- **WHAT IS REQUIRED**: Please find every line in the records below that contains the word "about", and copy it.

(Dataset entries)
****************

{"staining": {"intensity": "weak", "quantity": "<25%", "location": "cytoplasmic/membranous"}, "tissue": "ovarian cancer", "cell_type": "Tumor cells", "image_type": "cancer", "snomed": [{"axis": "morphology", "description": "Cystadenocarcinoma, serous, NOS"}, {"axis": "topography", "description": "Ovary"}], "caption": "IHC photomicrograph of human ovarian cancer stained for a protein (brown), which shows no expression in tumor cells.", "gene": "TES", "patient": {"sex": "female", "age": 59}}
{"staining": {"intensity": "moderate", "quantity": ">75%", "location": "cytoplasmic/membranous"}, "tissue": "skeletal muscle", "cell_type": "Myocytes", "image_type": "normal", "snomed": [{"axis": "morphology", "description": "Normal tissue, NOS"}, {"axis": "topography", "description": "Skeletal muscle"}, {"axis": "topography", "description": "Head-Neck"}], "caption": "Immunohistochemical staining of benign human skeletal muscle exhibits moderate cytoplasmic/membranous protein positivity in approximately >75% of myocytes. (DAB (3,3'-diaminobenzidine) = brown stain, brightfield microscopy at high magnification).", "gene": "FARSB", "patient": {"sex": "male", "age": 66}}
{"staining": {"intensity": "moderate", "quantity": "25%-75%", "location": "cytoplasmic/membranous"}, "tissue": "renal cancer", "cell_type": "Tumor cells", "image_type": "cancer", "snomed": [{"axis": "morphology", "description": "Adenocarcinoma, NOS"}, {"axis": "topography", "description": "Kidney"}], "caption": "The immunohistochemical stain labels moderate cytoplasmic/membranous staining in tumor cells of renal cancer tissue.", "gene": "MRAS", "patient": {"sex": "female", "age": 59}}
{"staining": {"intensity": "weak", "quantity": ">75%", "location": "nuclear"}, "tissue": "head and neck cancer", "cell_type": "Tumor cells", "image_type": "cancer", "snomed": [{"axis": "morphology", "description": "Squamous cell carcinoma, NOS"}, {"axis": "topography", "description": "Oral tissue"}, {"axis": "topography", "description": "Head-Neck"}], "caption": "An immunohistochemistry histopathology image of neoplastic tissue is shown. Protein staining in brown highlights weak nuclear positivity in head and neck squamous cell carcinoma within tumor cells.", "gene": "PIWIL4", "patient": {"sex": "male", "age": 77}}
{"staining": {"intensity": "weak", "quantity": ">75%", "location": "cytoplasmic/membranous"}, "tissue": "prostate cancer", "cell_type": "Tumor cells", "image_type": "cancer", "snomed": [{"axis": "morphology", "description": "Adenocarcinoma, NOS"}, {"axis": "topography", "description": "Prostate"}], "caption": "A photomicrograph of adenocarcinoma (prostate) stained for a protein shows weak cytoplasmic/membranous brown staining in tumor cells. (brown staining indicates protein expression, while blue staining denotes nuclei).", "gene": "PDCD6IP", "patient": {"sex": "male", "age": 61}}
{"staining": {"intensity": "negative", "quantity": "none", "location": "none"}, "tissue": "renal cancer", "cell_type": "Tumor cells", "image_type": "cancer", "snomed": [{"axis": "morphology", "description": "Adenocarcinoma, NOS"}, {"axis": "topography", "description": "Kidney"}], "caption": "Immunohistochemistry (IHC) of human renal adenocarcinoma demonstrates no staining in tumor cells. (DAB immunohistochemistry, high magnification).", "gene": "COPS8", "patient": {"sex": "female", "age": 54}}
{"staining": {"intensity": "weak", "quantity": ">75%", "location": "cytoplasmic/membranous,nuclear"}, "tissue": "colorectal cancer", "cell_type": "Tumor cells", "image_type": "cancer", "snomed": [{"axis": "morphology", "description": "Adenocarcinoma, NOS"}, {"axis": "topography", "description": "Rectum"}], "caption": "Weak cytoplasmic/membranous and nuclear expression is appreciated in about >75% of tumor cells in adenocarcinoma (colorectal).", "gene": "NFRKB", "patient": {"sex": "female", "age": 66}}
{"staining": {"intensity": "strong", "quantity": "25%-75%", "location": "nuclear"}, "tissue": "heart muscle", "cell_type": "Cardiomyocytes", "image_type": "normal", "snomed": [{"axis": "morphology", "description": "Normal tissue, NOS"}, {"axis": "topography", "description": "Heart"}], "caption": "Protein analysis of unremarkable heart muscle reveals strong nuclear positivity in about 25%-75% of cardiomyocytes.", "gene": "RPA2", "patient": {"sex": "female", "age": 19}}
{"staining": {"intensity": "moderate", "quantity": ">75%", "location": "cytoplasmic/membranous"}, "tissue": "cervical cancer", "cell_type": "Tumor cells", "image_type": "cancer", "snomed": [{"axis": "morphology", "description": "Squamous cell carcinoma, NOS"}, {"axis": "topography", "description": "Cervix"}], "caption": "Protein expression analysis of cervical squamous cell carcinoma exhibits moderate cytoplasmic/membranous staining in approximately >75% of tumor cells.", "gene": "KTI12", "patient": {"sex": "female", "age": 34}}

****************

- **TASK SOLUTION**:
{"staining": {"intensity": "weak", "quantity": ">75%", "location": "cytoplasmic/membranous,nuclear"}, "tissue": "colorectal cancer", "cell_type": "Tumor cells", "image_type": "cancer", "snomed": [{"axis": "morphology", "description": "Adenocarcinoma, NOS"}, {"axis": "topography", "description": "Rectum"}], "caption": "Weak cytoplasmic/membranous and nuclear expression is appreciated in about >75% of tumor cells in adenocarcinoma (colorectal).", "gene": "NFRKB", "patient": {"sex": "female", "age": 66}}
{"staining": {"intensity": "strong", "quantity": "25%-75%", "location": "nuclear"}, "tissue": "heart muscle", "cell_type": "Cardiomyocytes", "image_type": "normal", "snomed": [{"axis": "morphology", "description": "Normal tissue, NOS"}, {"axis": "topography", "description": "Heart"}], "caption": "Protein analysis of unremarkable heart muscle reveals strong nuclear positivity in about 25%-75% of cardiomyocytes.", "gene": "RPA2", "patient": {"sex": "female", "age": 19}}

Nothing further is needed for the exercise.